Yes the conjoined twins separated by Dr Ben Carson in 1987 are leading two separateand hopefully happy lives.
Here are their current photos.
Conjoined twins occur in about one out of every 200,000 births. Almost 60 percent of them die before birth, and an additional 35 percent don’t survive beyond a day. Of all conjoined twins, only about 2 per cent are craniophagus, or connected by the head.
Which means that few surgeons have had much practice separating them. So at Hopkins, a team of seven pediatric anesthesiologists, five neurosurgeons, two cardiac surgeons, five plastic surgeons and an array of nurses and technicians spent months practicing on dolls joined at the head by Velcro, according to a 1987 account of the surgery in Newsweek.
The Binder twins were lucky in that they had two brains. It meant that the surgery was at least feasible.
“From the time we started discussing it, we all tried to keep in mind that we wouldn’t proceed with surgery unless we believed we had a good chance of separating the boys without damaging the neurological function of either baby,” Carson wrote in “Gifted Hands.”
On Labor Day 1987, the 7-month-old twins — who, according to Newsweek had been “giggling and kicking since entering Hopkins on September 2” — went in for surgery. For four hours, heart surgeons inserted “hair-thin” tubes into their veins and connected them to heart-lung machines that would keep them alive through surgery. Plastic surgeons sliced into their scalp, removing the bone tissue that connected them. The cardiologists then cut open their chests and removed small amounts of tissue from their heart to use later to construct new veins.
Doctors dropped the babies’ body temperature down to 68 degrees, stopping their hearts and allowing surgeons to operate without blood flow — the first time anyone had tried such a strategy for this type of surgery. A big clock on the wall counted down from an hour: Every minute without a heartbeat beyond the 60-minute mark threatened to cause irreparable damage to the boys.

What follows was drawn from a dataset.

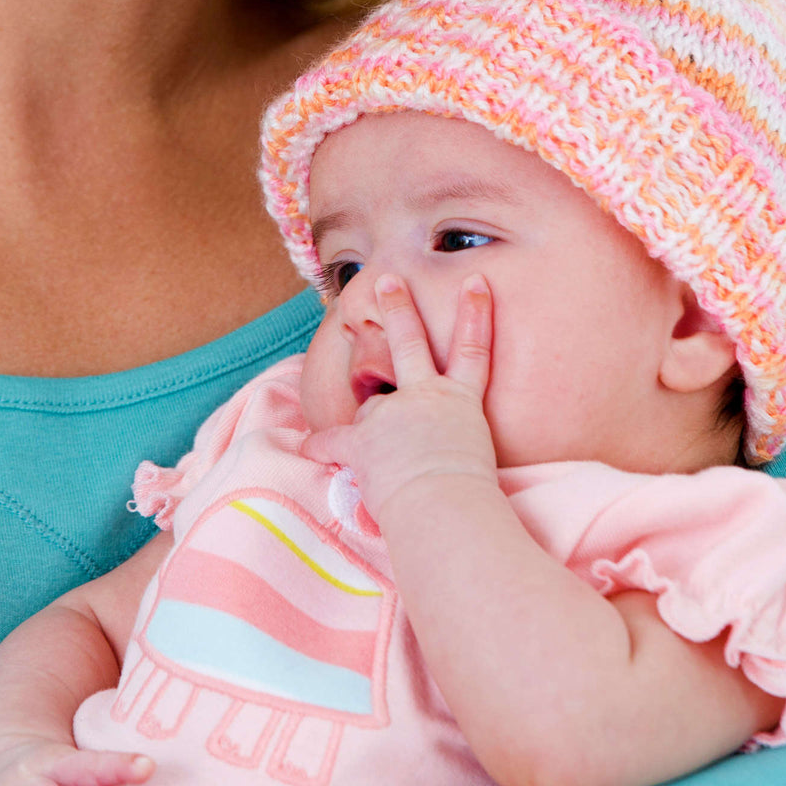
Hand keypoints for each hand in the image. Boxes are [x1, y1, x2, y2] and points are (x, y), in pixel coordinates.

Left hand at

“When the hour is up, just turn the pumps back on,” Carson told his team, according to his book. “If they bleed to death then they’ll have bled to death, but we’ll know we did the best we could.”
After Long gave him back his scalpel at the pivotal moment, Carson severed the primary thin blue vein that connected the twins. The doctors rapidly set about creating new veins from the heart tissue they had removed earlier. One twin was finished in 57 minutes, the other in 63.